No Diwali is complete without a sumptuous feast of sweets and other delights. It is indeed the highlight of every Indian festival and it adds more enthusiasm to the festive spirit. Lets get our hands busy in making some gooey sweets and a traditional meal for the day with our family in the midst of the Diwali ambience that we have created. After all, a “balanced diet” is a Laddoo in each hand!
Style up the Diyas
Try to style up the Diyas and lights in different ways possible to add to the festive vibe.
- Stacked bangles, especially if it is colored glass bangles, would lighten up the corner when you place a small candle in the middle of it.

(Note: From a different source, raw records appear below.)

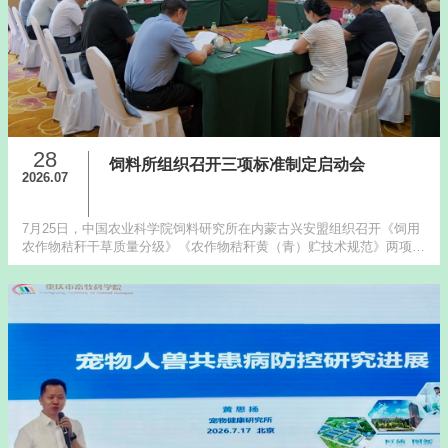
28
饲料所组织召开三项标准制定启动会
2026.07
7月25日，中国农业科学院饲料研究所在内蒙古兴安盟组织召开《饲用
农作物秸秆干草质量分级》《农作物秸秆黄（青）贮技术规范》两项农
业行业标准和《饲料原料碳氮足迹核算方法 大豆、豆粕及大豆秸秆》
团体标准制定...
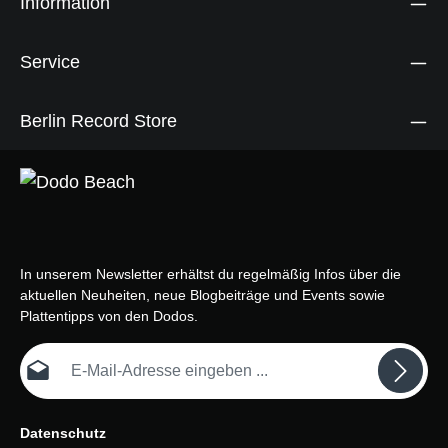
Information
Service
Berlin Record Store
In unserem Newsletter erhältst du regelmäßig Infos über die
aktuellen Neuheiten, neue Blogbeiträge und Events sowie
Plattentipps von den Dodos.
E-Mail-Adresse*
Datenschutz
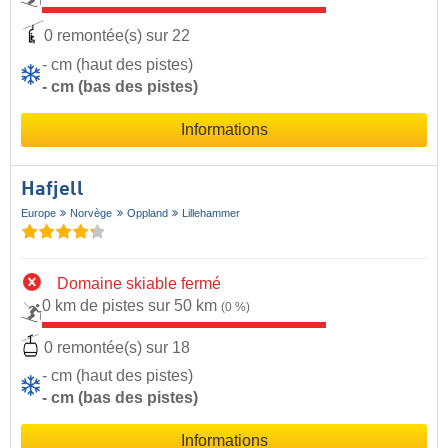
0 remontée(s) sur 22
- cm (haut des pistes)
- cm (bas des pistes)
Informations
Hafjell
Europe
Norvège
Oppland
Lillehammer
Domaine skiable fermé
0 km de pistes sur 50 km
(0 %)
0 remontée(s) sur 18
- cm (haut des pistes)
- cm (bas des pistes)
Informations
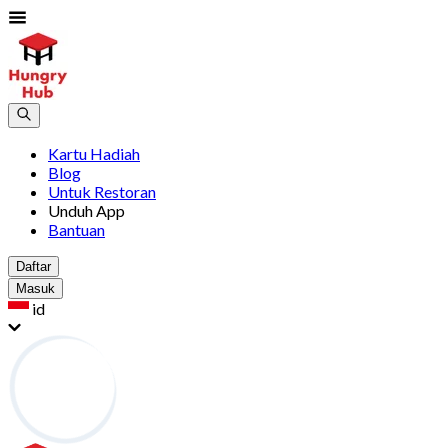
Kartu Hadiah
Blog
Untuk Restoran
Unduh App
Bantuan
Daftar
Masuk
id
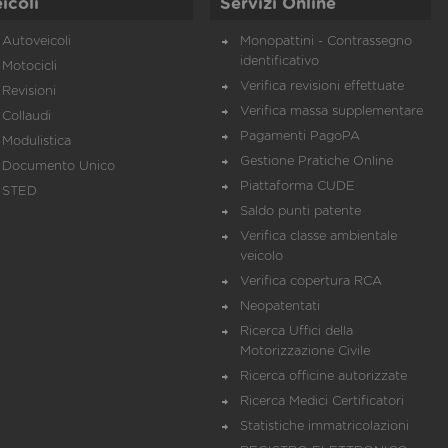
icoli
Servizi Online
Autoveicoli
Monopattini - Contrassegno
identificativo
Motocicli
Verifica revisioni effettuate
Revisioni
Verifica massa supplementare
Collaudi
Pagamenti PagoPA
Modulistica
Gestione Pratiche Online
Documento Unico
Piattaforma CUDE
STED
Saldo punti patente
Verifica classe ambientale
veicolo
Verifica copertura RCA
Neopatentati
Ricerca Uffici della
Motorizzazione Civile
Ricerca officine autorizzate
Ricerca Medici Certificatori
Statistiche immatricolazioni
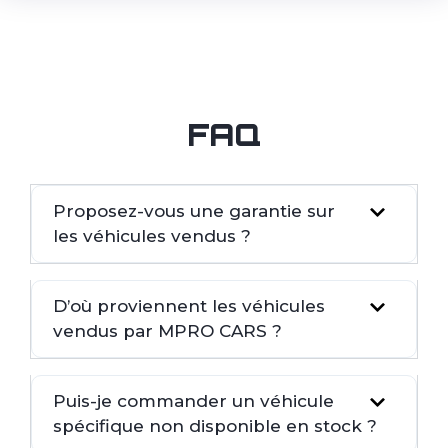
FAQ
Proposez-vous une garantie sur
les véhicules vendus ?
D’où proviennent les véhicules
vendus par MPRO CARS ?
Puis-je commander un véhicule
spécifique non disponible en stock ?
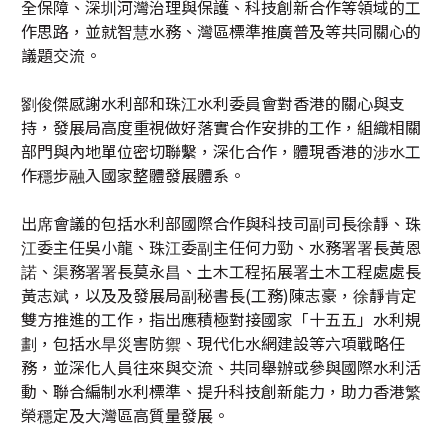
劉俊傑感謝水利部和珠江水利委員會對香港的關心與支
持，發展局高度重視做好落實合作安排的工作，組織相關
部門與內地單位密切聯繫，深化合作，體現香港的涉水工
作穩步融入國家整體發展體系。
出席會議的包括水利部國際合作與科技司副司長徐靜、珠
江委主任吳小龍、珠江委副主任何力勁、水務署署長黃恩
諾、渠務署署長莫永昌、土木工程拓展署土木工程處處長
黃志斌，以及及發展局副秘書長(工務)陳志豪，徐靜肯定
雙方推進的工作，指出應積極對接國家「十五五」水利規
劃，包括水旱災害防禦、現代化水網建設等六項戰略任
務，並深化人員往來與交流、共同舉辦或參與國際水利活
動、聯合編制水利標準、提升科技創新能力，助力香港繁
榮穩定及大灣區高質量發展。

- Today we are told to have more of citrus fruits, so why not turn that to Diya after its use. A half sliced, squeezed lemon when inverted would give a Diya shape. Flaunt it.
- If you have some extra paper cups at home which has been of no use, turn it to a smart lighting. Make some holes in the cups, pass on the string lights through it and there you go – a perfect one for your corner.
- Floating candles are best if you have them in stock. A water filled glass bowl with some beautiful petals or flowers with fragrance is sure to lighten up the mood.
- Recycle light bulbs, candle-holders, Diyas and Agarbati stands for different styles of lighting. You may put your fairy lights in a glass bottle to make a pretty corner.
As I always insist on making memories, lets celebrate this Diwali with much peace, joy and enthusiasm. As we have been teaching our little ones about the 3Rs to save mother earth– Reuse, Recycle and Reduce, lets bring them in practice and show them its importance. Lets light up as many Diyas as a token of appreciation and thankfulness to all our frontline health workers. Say no to fireworks and have a pollution and smoke free Diwali. Cement your ties and build bonds by being with family and creating memories to cherish for a liftime. This too adds up to my lockdown memory album.
May every Diya that will be lit on the evening of Diwali bring joy, prosperity and for everyone. Shubh Deepavali.